Be aware mooch has tested the LG HG2 to be only 18a.And he said hg2 or vtc6
I got the earlier...which only clocks in at 20a
To which he said
I'm using Fused Clapton 30g/40g, 3mm ID, 5 wraps. I personally do not recommend building super low ohm, like any build lower than 1 ohm.
Chamber size & air flow will determine if 1 ohm is low enough with any particular RDA/RTA.
With a wide open air flow it probably won't be. So be aware of that.
^based on the coil to amp ratio, why would it not?
Faux hybrids should never, ever be a new mech user's first choice. Nor should they be recommended as one. They have enough issues without throwing mech inexperience into the mix.
No one's here saying they should "never" be used. We're saying we choose not to use them, and advising the OP, who is a new mech user, not to jump in at the deep end.Now that I do not disagree with. What I don’t agree with is that they should never be used. They are a perfectly fine connection when used correctly.

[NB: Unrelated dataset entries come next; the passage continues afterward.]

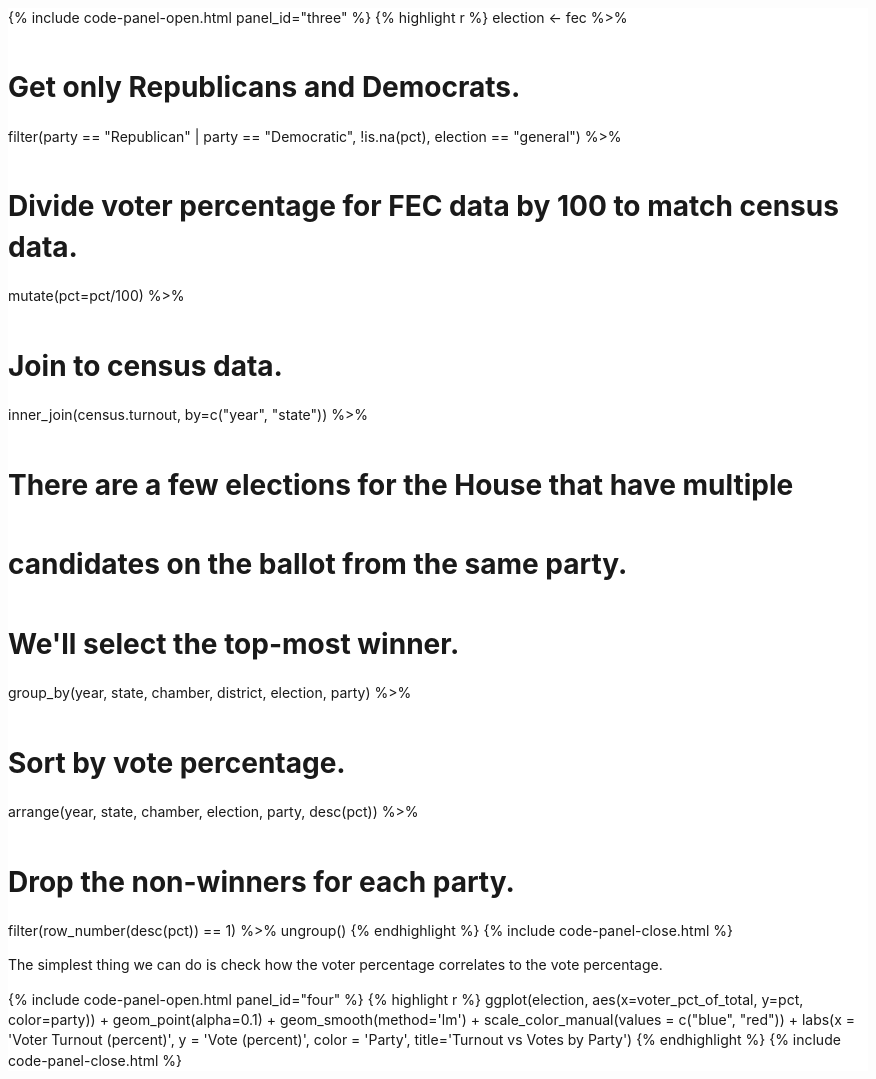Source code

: {% include code-panel-open.html panel_id="three" %}
{% highlight r %}
election <- fec %>%
  # Get only Republicans and Democrats.
  filter(party == "Republican" | party == "Democratic", 
         !is.na(pct),
         election == "general") %>%
  # Divide voter percentage for FEC data by 100 to match census data.
  mutate(pct=pct/100) %>%
  # Join to census data.
  inner_join(census.turnout, by=c("year", "state")) %>%
  # There are a few elections for the House that have multiple 
  # candidates on the ballot from the same party.
  # We'll select the top-most winner.
  group_by(year, state, chamber, district, election, party) %>%
  # Sort by vote percentage.
  arrange(year, state, chamber, election, party, desc(pct)) %>%
  # Drop the non-winners for each party.
  filter(row_number(desc(pct)) == 1) %>%
  ungroup()
{% endhighlight %}
{% include code-panel-close.html %}

The simplest thing we can do is check how the voter percentage correlates to the vote percentage.

{% include code-panel-open.html panel_id="four" %}
{% highlight r %}
ggplot(election, aes(x=voter_pct_of_total, y=pct, color=party)) + 
  geom_point(alpha=0.1) + 
  geom_smooth(method='lm') +
  scale_color_manual(values = c("blue", "red")) +
  labs(x = 'Voter Turnout (percent)',
       y = 'Vote (percent)',
       color = 'Party',
       title='Turnout vs Votes by Party')
{% endhighlight %}
{% include code-panel-close.html %}
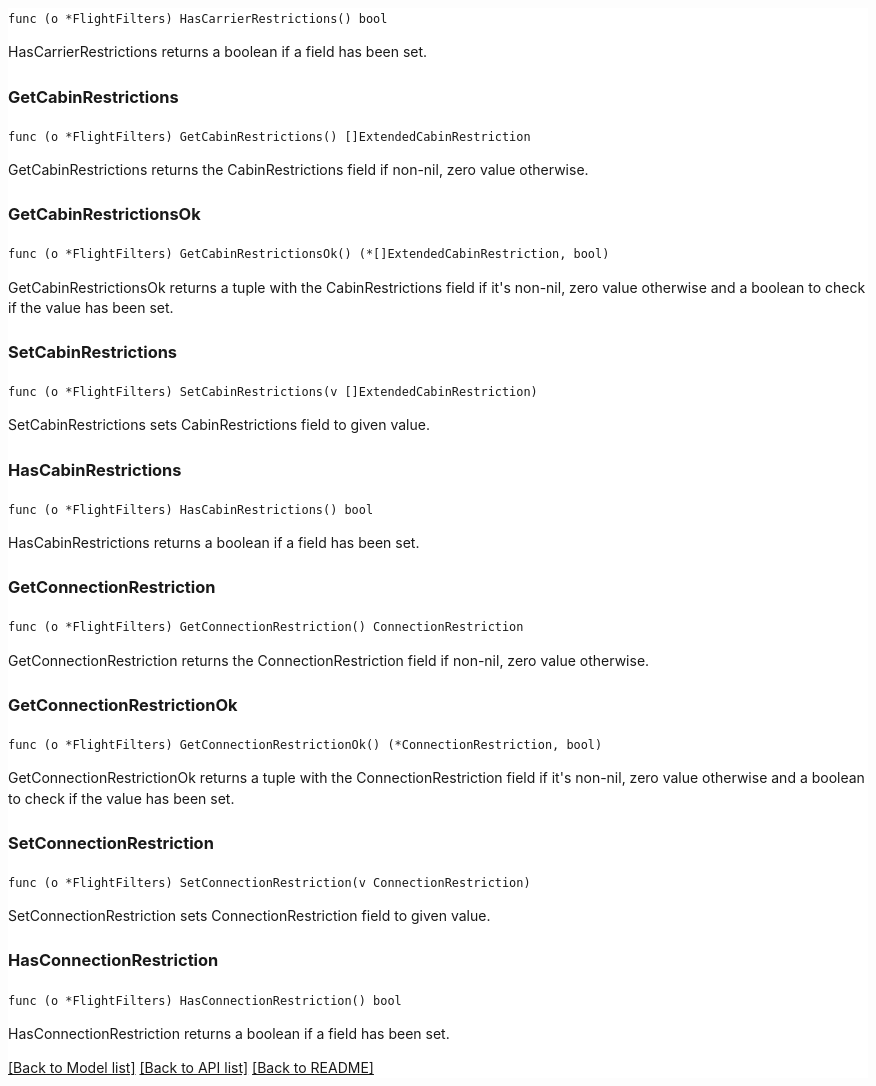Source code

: `func (o *FlightFilters) HasCarrierRestrictions() bool`

HasCarrierRestrictions returns a boolean if a field has been set.

### GetCabinRestrictions

`func (o *FlightFilters) GetCabinRestrictions() []ExtendedCabinRestriction`

GetCabinRestrictions returns the CabinRestrictions field if non-nil, zero value otherwise.

### GetCabinRestrictionsOk

`func (o *FlightFilters) GetCabinRestrictionsOk() (*[]ExtendedCabinRestriction, bool)`

GetCabinRestrictionsOk returns a tuple with the CabinRestrictions field if it's non-nil, zero value otherwise
and a boolean to check if the value has been set.

### SetCabinRestrictions

`func (o *FlightFilters) SetCabinRestrictions(v []ExtendedCabinRestriction)`

SetCabinRestrictions sets CabinRestrictions field to given value.

### HasCabinRestrictions

`func (o *FlightFilters) HasCabinRestrictions() bool`

HasCabinRestrictions returns a boolean if a field has been set.

### GetConnectionRestriction

`func (o *FlightFilters) GetConnectionRestriction() ConnectionRestriction`

GetConnectionRestriction returns the ConnectionRestriction field if non-nil, zero value otherwise.

### GetConnectionRestrictionOk

`func (o *FlightFilters) GetConnectionRestrictionOk() (*ConnectionRestriction, bool)`

GetConnectionRestrictionOk returns a tuple with the ConnectionRestriction field if it's non-nil, zero value otherwise
and a boolean to check if the value has been set.

### SetConnectionRestriction

`func (o *FlightFilters) SetConnectionRestriction(v ConnectionRestriction)`

SetConnectionRestriction sets ConnectionRestriction field to given value.

### HasConnectionRestriction

`func (o *FlightFilters) HasConnectionRestriction() bool`

HasConnectionRestriction returns a boolean if a field has been set.


[[Back to Model list]](../README.md#documentation-for-models) [[Back to API list]](../README.md#documentation-for-api-endpoints) [[Back to README]](../README.md)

Apologies for the tone of my replies. Have read today and they came across as grumpy. That was not my intention.
More air dilutes the vapor and thus the flavor. This can be compensated to a degree with a VW device but not with a mech. Since a mech has fixed voltage/wattage determined by coil resistance the only way to compensate is by changing coils or restricting airflow. Although if you restrict airflow too much the coil may get too hot since that airflow also provides some cooling to the coil. It's all a balancing act.
I've always said that there are VV & VW mods, but then there are VR mods.
Changing resistance of the coil is mainly how we adjust a mechanical.